INPUT RECORDS –
------------------------------------------------

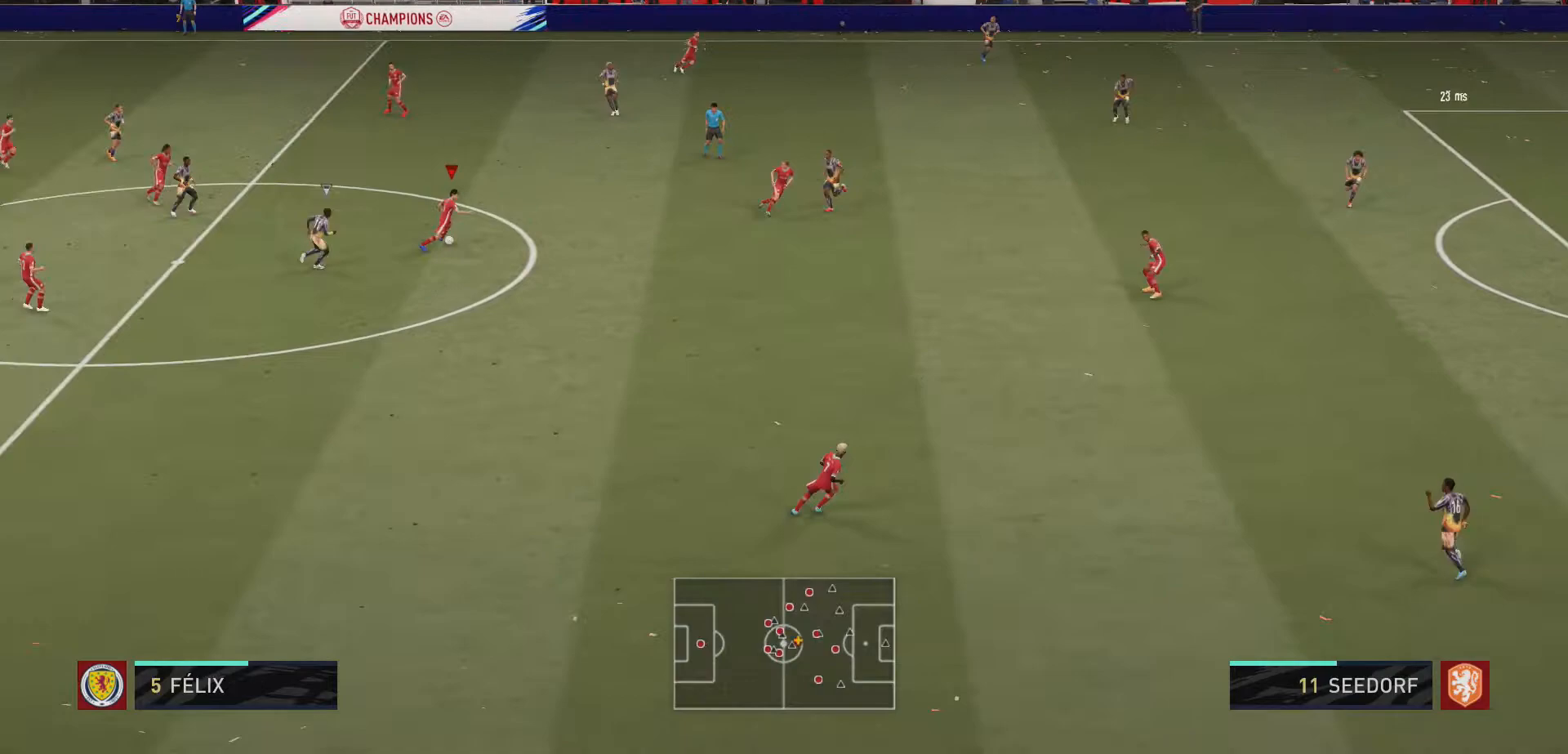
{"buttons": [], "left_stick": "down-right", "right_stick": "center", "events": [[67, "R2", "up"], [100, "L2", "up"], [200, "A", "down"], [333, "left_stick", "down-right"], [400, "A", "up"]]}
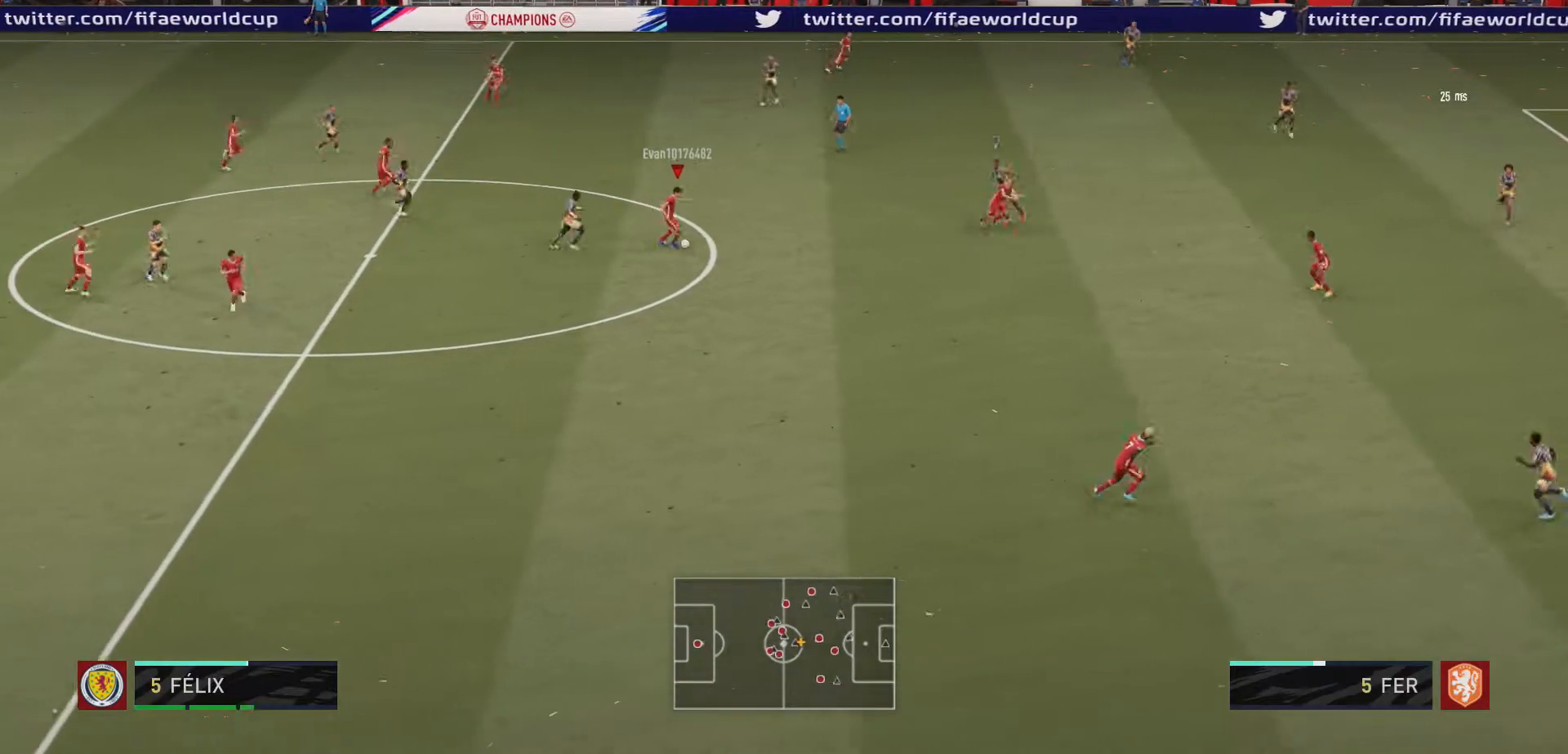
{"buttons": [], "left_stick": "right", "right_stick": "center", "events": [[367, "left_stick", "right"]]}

------------------------------------------------

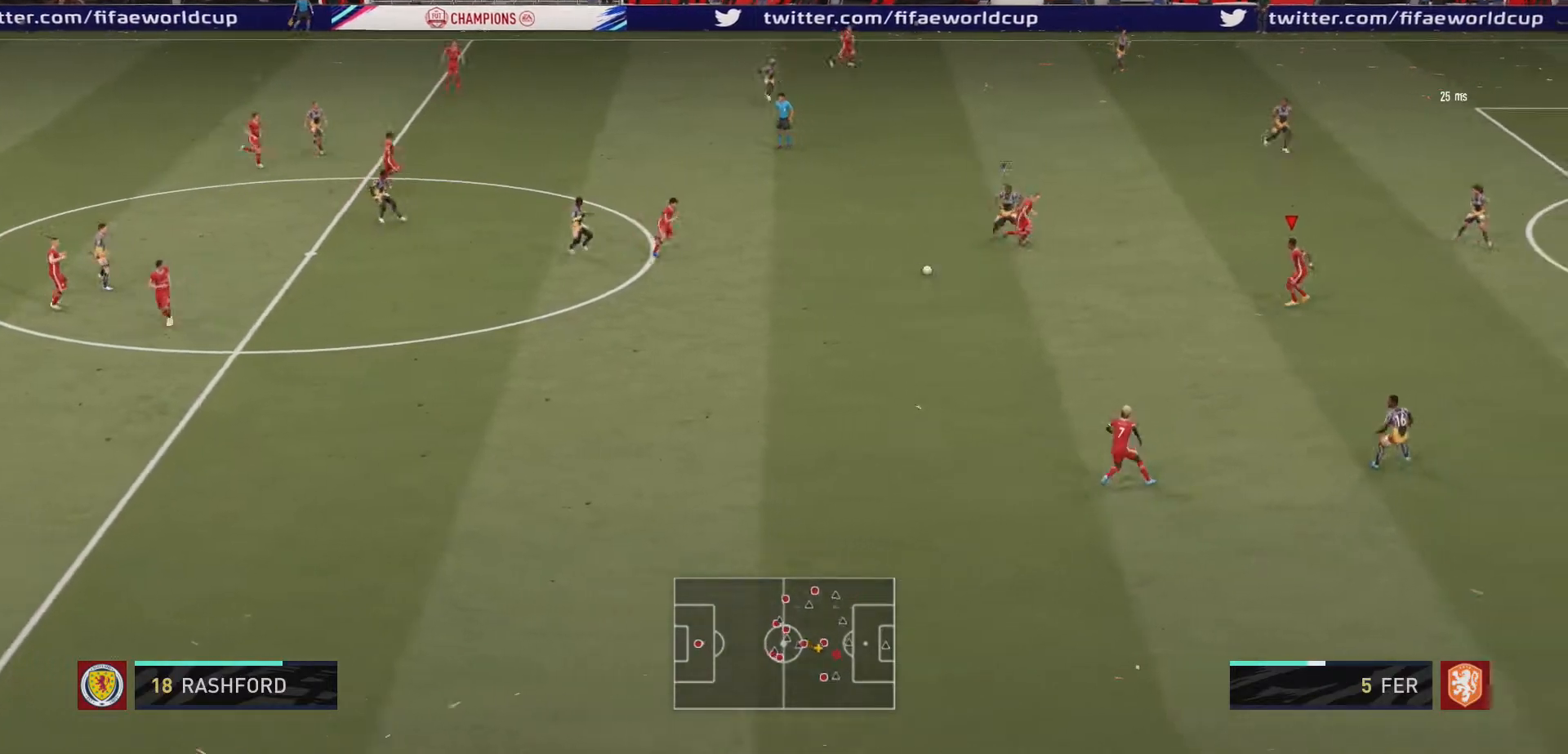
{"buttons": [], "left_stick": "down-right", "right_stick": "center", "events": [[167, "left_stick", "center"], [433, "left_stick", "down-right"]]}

------------------------------------------------

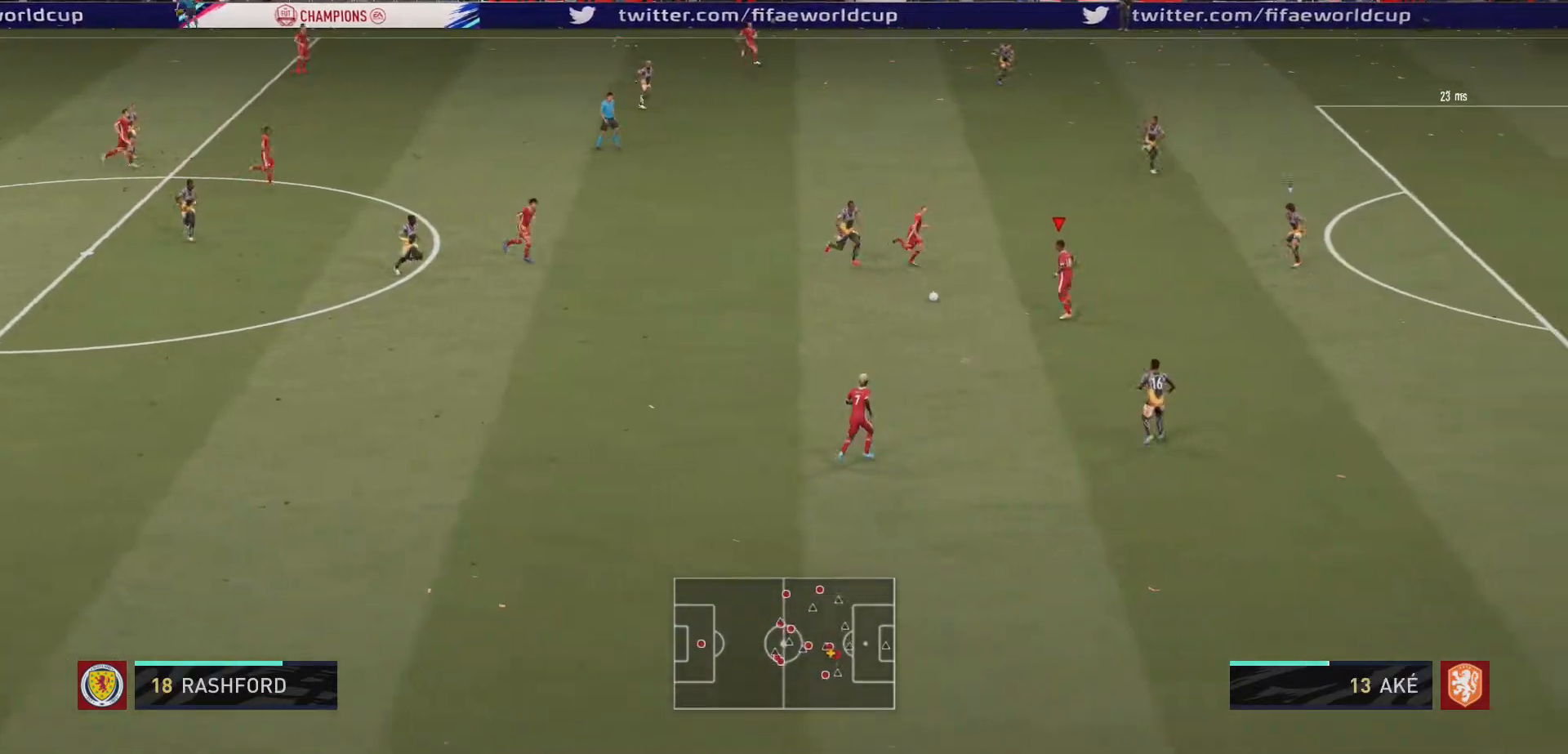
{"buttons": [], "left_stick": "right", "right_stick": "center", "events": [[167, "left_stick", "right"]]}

------------------------------------------------

DESCRIPTION OF THE TASK – Please show every line of the material that contains the string "down".

RESPONSE TO THIS EXERCISE –
{"buttons": [], "left_stick": "down-right", "right_stick": "center", "events": [[67, "R2", "up"], [100, "L2", "up"], [200, "A", "down"], [333, "left_stick", "down-right"], [400, "A", "up"]]}
{"buttons": [], "left_stick": "down-right", "right_stick": "center", "events": [[167, "left_stick", "center"], [433, "left_stick", "down-right"]]}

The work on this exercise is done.